Mocean Dance’s new Versions

Mocean joins Toronto choreographer Heidi Strauss to explore relationships and movement with These Versions of Us.

click to enlarge Versions was built from, among other things, 
conversation and improvisation. - MICHELLE DOUCETTE
Versions was built from, among other things, 
conversation and improvisation.

These Versions of Us
April 26-28, 8pm
Sir James Dunn Theatre,  6101 University Avenue

For the final production of its season, Mocean Dance is turning dance inside out. From April 26-28, the company will present These Versions of Us, a new work by Toronto-based choreographer Heidi Strauss that forwent fixed steps and was instead built collaboratively with quintet of dancers.

Mocean's artistic directors Suzanne Chui and Sara Coffin say they were drawn to Strauss' intuitive approach to choreography, and are eager to present her work to Halifax audiences for the first time.

"With Heidi in particular, we were interested in how she has an approach to the body and moving with a certain intention," says Coffin. "Sometimes dance can be quite forceful and muscular, but the way she drives—you could say it's like from the inside out."
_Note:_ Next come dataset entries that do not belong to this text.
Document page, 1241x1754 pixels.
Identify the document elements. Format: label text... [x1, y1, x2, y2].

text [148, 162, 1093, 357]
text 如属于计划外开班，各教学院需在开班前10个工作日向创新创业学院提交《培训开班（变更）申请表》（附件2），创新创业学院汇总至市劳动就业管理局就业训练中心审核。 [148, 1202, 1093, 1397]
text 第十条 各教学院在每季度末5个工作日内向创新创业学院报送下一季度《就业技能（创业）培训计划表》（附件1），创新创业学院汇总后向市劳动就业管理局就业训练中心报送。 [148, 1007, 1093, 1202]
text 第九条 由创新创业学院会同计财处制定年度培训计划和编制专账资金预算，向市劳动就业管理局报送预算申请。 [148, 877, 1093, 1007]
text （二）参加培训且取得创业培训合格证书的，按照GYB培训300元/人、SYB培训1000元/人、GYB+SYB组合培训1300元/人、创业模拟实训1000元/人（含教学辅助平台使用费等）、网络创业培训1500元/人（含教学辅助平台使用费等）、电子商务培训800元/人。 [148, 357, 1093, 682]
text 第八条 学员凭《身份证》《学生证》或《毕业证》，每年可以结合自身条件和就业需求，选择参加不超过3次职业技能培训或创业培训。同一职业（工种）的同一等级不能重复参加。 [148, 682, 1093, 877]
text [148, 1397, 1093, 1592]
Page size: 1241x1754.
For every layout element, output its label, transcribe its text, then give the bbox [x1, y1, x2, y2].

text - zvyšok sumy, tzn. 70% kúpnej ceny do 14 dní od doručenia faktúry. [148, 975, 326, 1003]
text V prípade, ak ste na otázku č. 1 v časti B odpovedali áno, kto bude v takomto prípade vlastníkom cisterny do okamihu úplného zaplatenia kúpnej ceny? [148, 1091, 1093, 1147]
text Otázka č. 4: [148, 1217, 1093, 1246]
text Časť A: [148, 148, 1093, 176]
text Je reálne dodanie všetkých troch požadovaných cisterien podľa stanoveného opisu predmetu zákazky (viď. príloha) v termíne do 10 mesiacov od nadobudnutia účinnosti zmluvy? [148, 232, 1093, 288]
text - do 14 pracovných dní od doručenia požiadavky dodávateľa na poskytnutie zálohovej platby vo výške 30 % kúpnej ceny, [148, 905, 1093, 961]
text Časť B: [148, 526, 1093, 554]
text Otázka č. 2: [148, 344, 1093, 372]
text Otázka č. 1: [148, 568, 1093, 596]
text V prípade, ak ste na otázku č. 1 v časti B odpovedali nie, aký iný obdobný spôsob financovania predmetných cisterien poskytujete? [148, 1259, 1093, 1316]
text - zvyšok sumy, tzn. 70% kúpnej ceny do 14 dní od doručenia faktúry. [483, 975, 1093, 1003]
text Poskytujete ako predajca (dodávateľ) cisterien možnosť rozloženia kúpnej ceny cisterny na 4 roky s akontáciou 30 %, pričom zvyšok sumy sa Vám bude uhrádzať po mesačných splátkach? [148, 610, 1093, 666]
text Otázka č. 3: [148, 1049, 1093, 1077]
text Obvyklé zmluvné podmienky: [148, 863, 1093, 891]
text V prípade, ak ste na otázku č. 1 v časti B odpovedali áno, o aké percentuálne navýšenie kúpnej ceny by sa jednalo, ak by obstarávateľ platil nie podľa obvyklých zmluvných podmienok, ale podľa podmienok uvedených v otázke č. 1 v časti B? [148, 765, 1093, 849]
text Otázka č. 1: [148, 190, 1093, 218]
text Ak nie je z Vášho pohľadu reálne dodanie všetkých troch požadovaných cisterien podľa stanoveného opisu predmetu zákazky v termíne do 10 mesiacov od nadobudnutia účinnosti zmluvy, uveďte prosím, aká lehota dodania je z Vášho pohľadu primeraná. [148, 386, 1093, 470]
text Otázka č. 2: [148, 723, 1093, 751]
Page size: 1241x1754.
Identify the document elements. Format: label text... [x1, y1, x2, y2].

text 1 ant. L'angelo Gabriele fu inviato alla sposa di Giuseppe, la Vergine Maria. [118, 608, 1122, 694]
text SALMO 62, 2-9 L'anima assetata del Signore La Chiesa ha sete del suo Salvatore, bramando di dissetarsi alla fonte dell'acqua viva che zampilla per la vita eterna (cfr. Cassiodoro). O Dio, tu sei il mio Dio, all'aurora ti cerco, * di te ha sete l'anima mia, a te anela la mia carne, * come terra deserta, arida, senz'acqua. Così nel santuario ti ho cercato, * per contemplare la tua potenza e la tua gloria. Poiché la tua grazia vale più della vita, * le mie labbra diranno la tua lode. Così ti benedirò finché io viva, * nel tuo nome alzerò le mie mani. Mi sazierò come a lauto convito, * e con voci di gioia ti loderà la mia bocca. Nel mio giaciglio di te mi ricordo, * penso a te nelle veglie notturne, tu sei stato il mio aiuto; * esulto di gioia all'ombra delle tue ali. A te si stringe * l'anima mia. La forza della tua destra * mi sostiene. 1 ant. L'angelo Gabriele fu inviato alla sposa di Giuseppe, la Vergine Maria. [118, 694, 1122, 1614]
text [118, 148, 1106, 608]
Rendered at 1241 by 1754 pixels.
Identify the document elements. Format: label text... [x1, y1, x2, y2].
Describing the process of building the piece, Strauss says that the group used both improvisation and conversation to explore their relationships with one another. This process parallels the themes she hopes to imbue in the dance—rethinking the limits of human movement and relationships.

"There are so many ways we exist in the world, and I really, fundamentally believe that dance has the capacity in many different ways to be communicating that," says Strauss. "We sometimes think of dance as just like one thing—a body moving in space—but that body is connected to so many bits of personal history and collective history, relationships to environment and to the present."

Chui and Coffin are both dancing the piece, alongside Mocean newcomer Julie Robert and guests Naishi Wang and Lukas Malkowski. Chui says that this collaborative process allowed her to explore her identity both within and outside of dance—something that she hopes audiences will feel as well.

"It's been interesting to feel that my life is more connected to the piece," says Chui. "Seeing how other people see me is really interesting, and it's starting to make me think about how I see myself. That's very refreshing."